証明書新基準は、開発現場においてさまざまな影響を与えている
続いて中村氏は、そのコードサイニング証明書をローカルの環境、あるいはリモートのビルドアンドデプロイ環境に直接配置し、従来型のコード署名を行う方法が、ソフトウェアベンダーにとってリスクを引き起こす理由について説明した。コードに署名する理由は3つ。1つはマルウェアの拡散を防ぐため。2つ目は、ソフトウェアが会社を代表するものとして、その身元を確認し、コンプライアンスを維持するためだ。そして3つ目はセキュリティ警告を回避するためだ。しかしながら、コード署名の管理は難しく、これが脆弱性を生み、サイバー犯罪者がこれを突く方法を探し始めていると言われている。

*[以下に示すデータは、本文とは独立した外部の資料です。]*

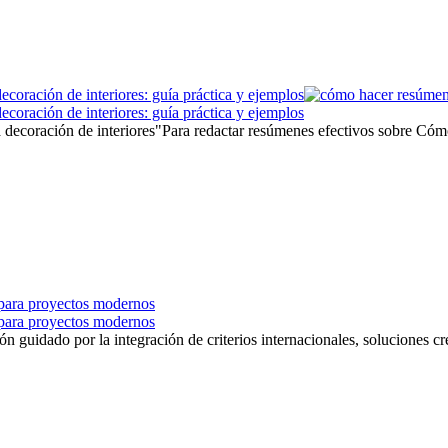
coración de interiores: guía práctica y ejemplos
coración de interiores: guía práctica y ejemplos
decoración de interiores"Para redactar resúmenes efectivos sobre Cómo 
s para proyectos modernos
s para proyectos modernos
ón guidado por la integración de criterios internacionales, soluciones cr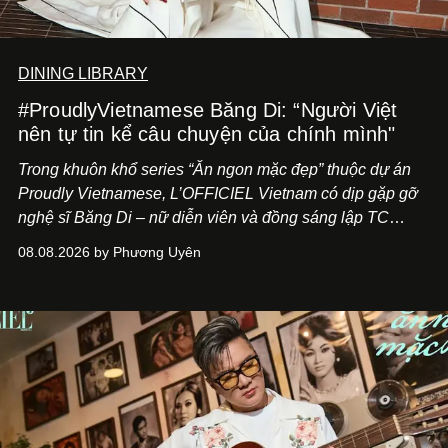
DINING LIBRARY
#ProudlyVietnamese Băng Di: “Người Việt
nên tự tin kể câu chuyện của chính mình"
Trong khuôn khổ series “Ăn ngon mặc đẹp” thuộc dự án
Proudly Vietnamese, L’OFFICIEL Vietnam có dịp gặp gỡ
nghệ sĩ Băng Di – nữ diễn viên và đồng sáng lập TC
ASIA, đơn vị đứng sau các thương hiệu BÀ BAR, MOTLY
08.08.2026 by Phương Uyên
Kitchen Bar và SALEM tại TP.HCM.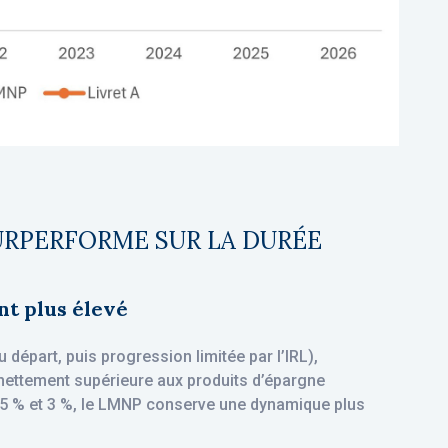
URPERFORME SUR LA DURÉE
t plus élevé
épart, puis progression limitée par l’IRL),
 nettement supérieure aux produits d’épargne
 0,5 % et 3 %, le LMNP conserve une dynamique plus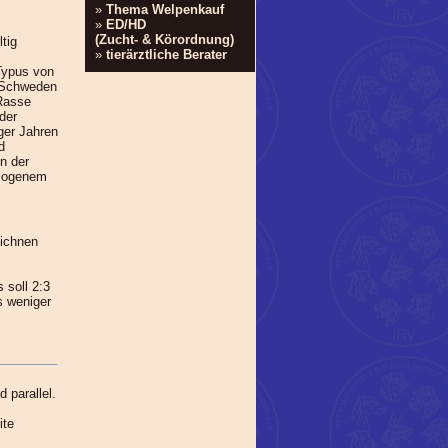
»
Thema Welpenkauf
»
ED/HD
(Zucht- & Körordnung)
tig
»
tierärztliche Berater
Typus von
 Schweden
Rasse
der
ger Jahren
d
n der
omogenem
eichnen
 soll 2:3
s weniger
 parallel.
ite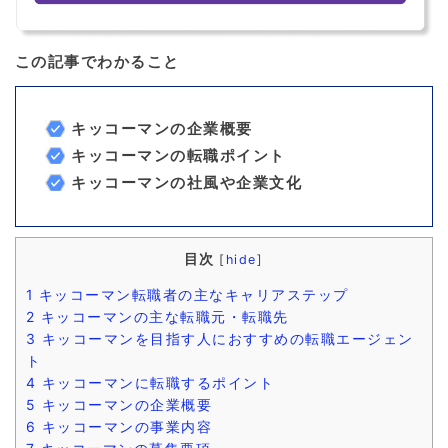
この記事でわかること
キッコーマンの企業概要
キッコーマンの転職ポイント
キッコーマンの社風や企業文化
目次
[
hide
]
1
キッコーマン転職者の主なキャリアステップ
2
キッコーマンの主な転職元・転職先
3
キッコーマンを目指す人におすすめの転職エージェン
ト
4
キッコーマンに転職するポイント
5
キッコーマンの企業概要
6
キッコーマンの事業内容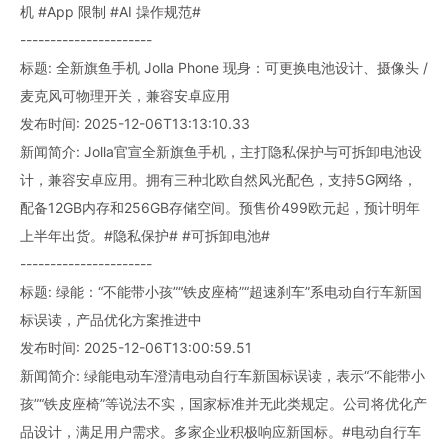
机 #App 限制 #AI 操作规范#
----------------------
标题: 全新旗鱼手机 Jolla Phone 现身：可更换电池设计、摄像头 /
麦克风可物理开关，兼容安卓应用
发布时间: 2025-12-06T13:13:10.33
新闻简介: Jolla官宣全新旗鱼手机，主打隐私保护与可拆卸电池设
计，兼容安卓应用。拥有三种北欧自然风光配色，支持5G网络，
配备12GB内存和256GB存储空间。预售价499欧元起，预计明年
上半年出货。#隐私保护# #可拆卸电池#
----------------------
标题: 绿能：“不能带小孩”“铁皮座椅”“超速刹车”系电动自行车新国
标误读，产品优化方案推进中
发布时间: 2025-12-06T13:00:59.51
新闻简介: 绿能电动车澄清电动自行车新国标误读，表示“不能带小
孩”“铁皮座椅”等说法不实，国家标准并无此类规定。公司将优化产
品设计，满足用户需求。多家企业积极响应新国标。#电动自行车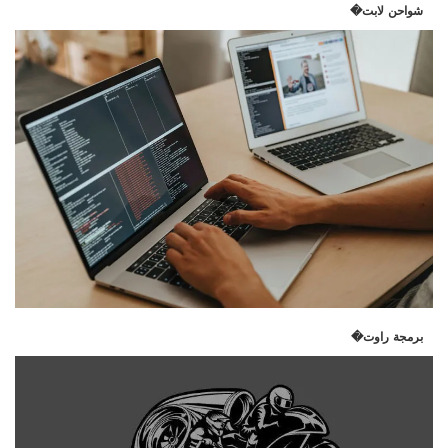
شواحن لابت�
برمجة راوت�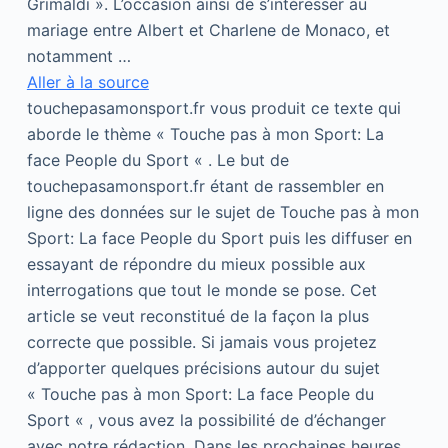
Grimaldi ». L’occasion ainsi de s’intéresser au
mariage entre Albert et Charlene de Monaco, et
notamment …
Aller à la source
touchepasamonsport.fr vous produit ce texte qui
aborde le thème « Touche pas à mon Sport: La
face People du Sport « . Le but de
touchepasamonsport.fr étant de rassembler en
ligne des données sur le sujet de Touche pas à mon
Sport: La face People du Sport puis les diffuser en
essayant de répondre du mieux possible aux
interrogations que tout le monde se pose. Cet
article se veut reconstitué de la façon la plus
correcte que possible. Si jamais vous projetez
d’apporter quelques précisions autour du sujet
« Touche pas à mon Sport: La face People du
Sport « , vous avez la possibilité de d’échanger
avec notre rédaction. Dans les prochaines heures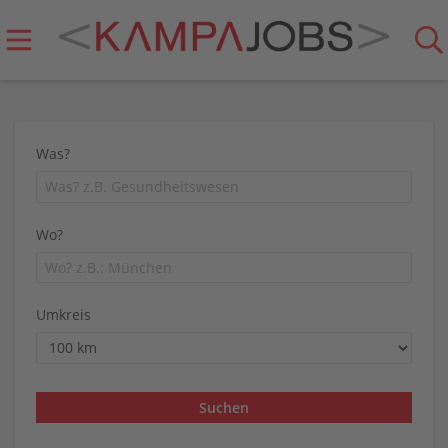
Was?
Wo?
Umkreis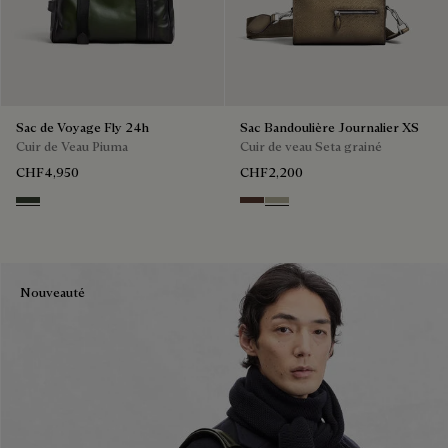
Sac de Voyage Fly 24h
Sac Bandoulière Journalier XS
Cuir de Veau Piuma
Cuir de veau Seta grainé
CHF4,950
CHF2,200
Smoked Green
Soft Brown
Light Kaki
Nouveauté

署名キーは盗難に対して脆弱だ。ユーザー間で共有されていたり、あるいは安全でないストレージに保管されていたりすると、盗まれやすくなる。すべてのアプリケーションを同じキーで署名する運用をしている組織もあり、盗難にあってしまうと改修の影響が大きい。署名に対する説明責任や権限管理もなく、割り当てられた担当者が署名をしていて、監査証跡もない状況だという。

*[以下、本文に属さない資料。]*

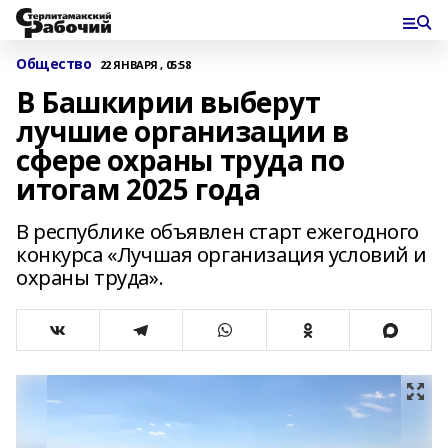
Общество
22 ЯНВАРЯ , 05:58
В Башкирии выберут
лучшие организации в
сфере охраны труда по
итогам 2025 года
В республике объявлен старт ежегодного
конкурса «Лучшая организация условий и
охраны труда».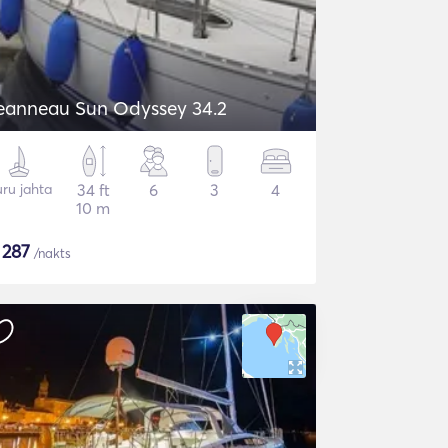
eanneau Sun Odyssey 34.2
ru jahta
34 ft
6
3
4
10 m
$
287
/nakts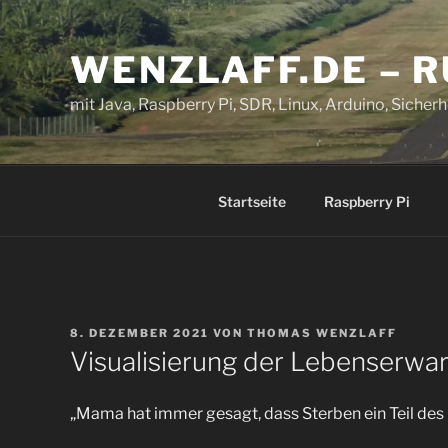
Zum
Inhalt
WENZLAFF.DE – 
springen
mit Java, Raspberry Pi, SDR, Linux, Arduino, Sicherhe
Startseite
Raspberry Pi
VERÖFFENTLICHT
8. DEZEMBER 2021
VON
THOMAS WENZLAFF
AM
Visualisierung der Lebenserwa
„Mama hat immer gesagt, dass Sterben ein Teil des 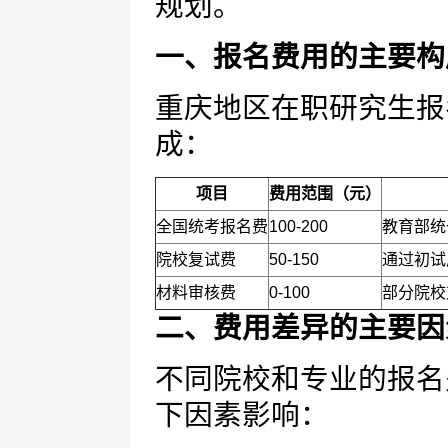
规划。
一、报名费用的主要构
重庆地区在职研究生报
成：
项目
费用范围（元）
全国统考报名费
100-200
教育部统
院校复试费
50-150
通过初试
材料审核费
0-100
部分院校
二、费用差异的主要因
不同院校和专业的报名
下因素影响：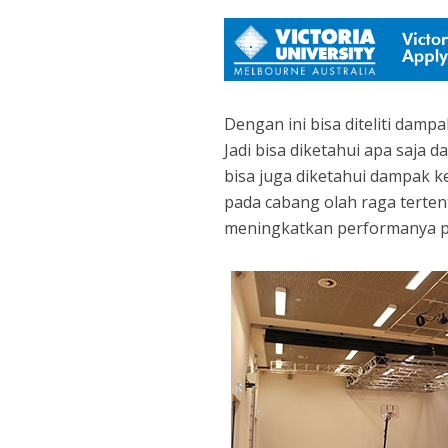
Dengan ini bisa diteliti damp
Jadi bisa diketahui apa saja 
bisa juga diketahui dampak k
pada cabang olah raga tertentu
meningkatkan performanya p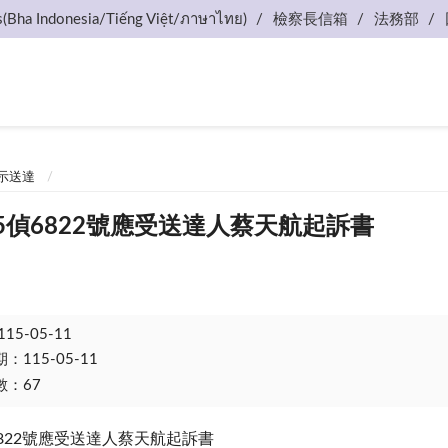
s(Bha Indonesia/Tiếng Việt/ภาษาไทย)
檢察長信箱
法務部
示送達
5偵6822號應受送達人蔡天航起訴書
115-05-11
115-05-11
：67
6822號應受送達人蔡天航起訴書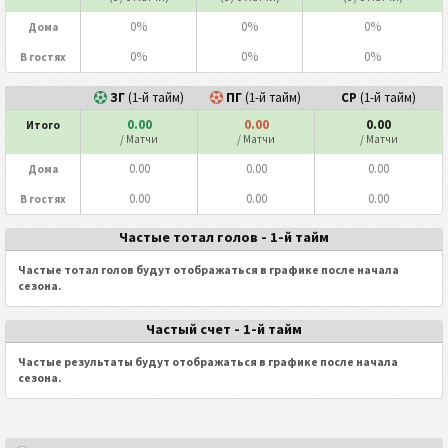
0%
0%
0%
Дома
0%
0%
0%
В гостях
ЗГ
(1-й тайм)
ПГ
(1-й тайм)
СР
(1-й тайм)
0.00
0.00
0.00
Итого
/ Матчи
/ Матчи
/ Матчи
0.00
0.00
0.00
Дома
0.00
0.00
0.00
В гостях
Частые тотал голов - 1-й тайм
Частые тотал голов будут отображаться в графике после начала
сезона.
Частый счет - 1-й тайм
Частые результаты будут отображаться в графике после начала
сезона.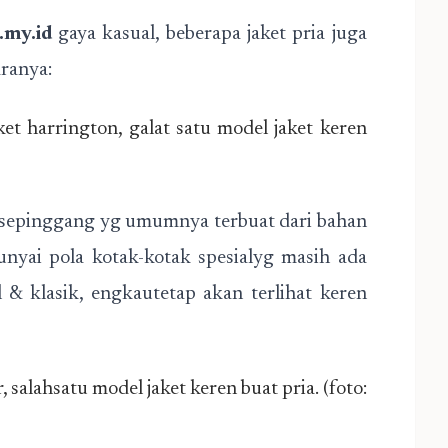
.my.id
gaya kasual, beberapa jaket pria juga
ranya:
ket harrington, galat satu model jaket keren
n sepinggang yg umumnya terbuat dari bahan
punyai pola kotak-kotak spesialyg masih ada
 & klasik, engkautetap akan terlihat keren
 salahsatu model jaket keren buat pria. (foto: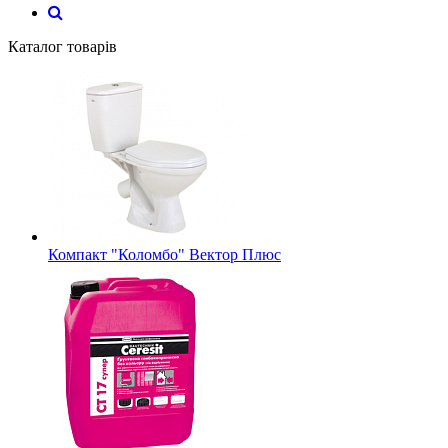
Каталог товарів
Компакт "Коломбо" Вектор Плюс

署名キーが盗難にあった場合、なりすましによる署名やマルウェアの混入に使われてしまうリスクが大きい。正しい証明書として配布、インストールされるのでユーザーは気づかない。そのような被害を出してしまったソフトウェアベンダーは、修復コストもかかるし、ブランドへも悪影響を及ぼしてしまう。
中村氏は、コードサイニング証明書の基準の変更によって影響を受けた以下3つの事例を紹介した。
- 1つ目は分散開発環境での物理的なハードウェアトークンの必要性による問題。特に、全員がビルド担当や開発メンバーが社外の人の場合、ハードウェアトークンの管理が難しくなる。
- 2つ目はCI/CDの自動化問題。ハードウェアトークン導入により、署名の段階で人手が必要となり自動化が妨げられる。
- 3つ目は内製コード署名システムの強化問題。ハードウェアトークンでは解決しきれず、HSMの導入が必要だが、専門的な知識と維持費用が必要となり、負担が増える。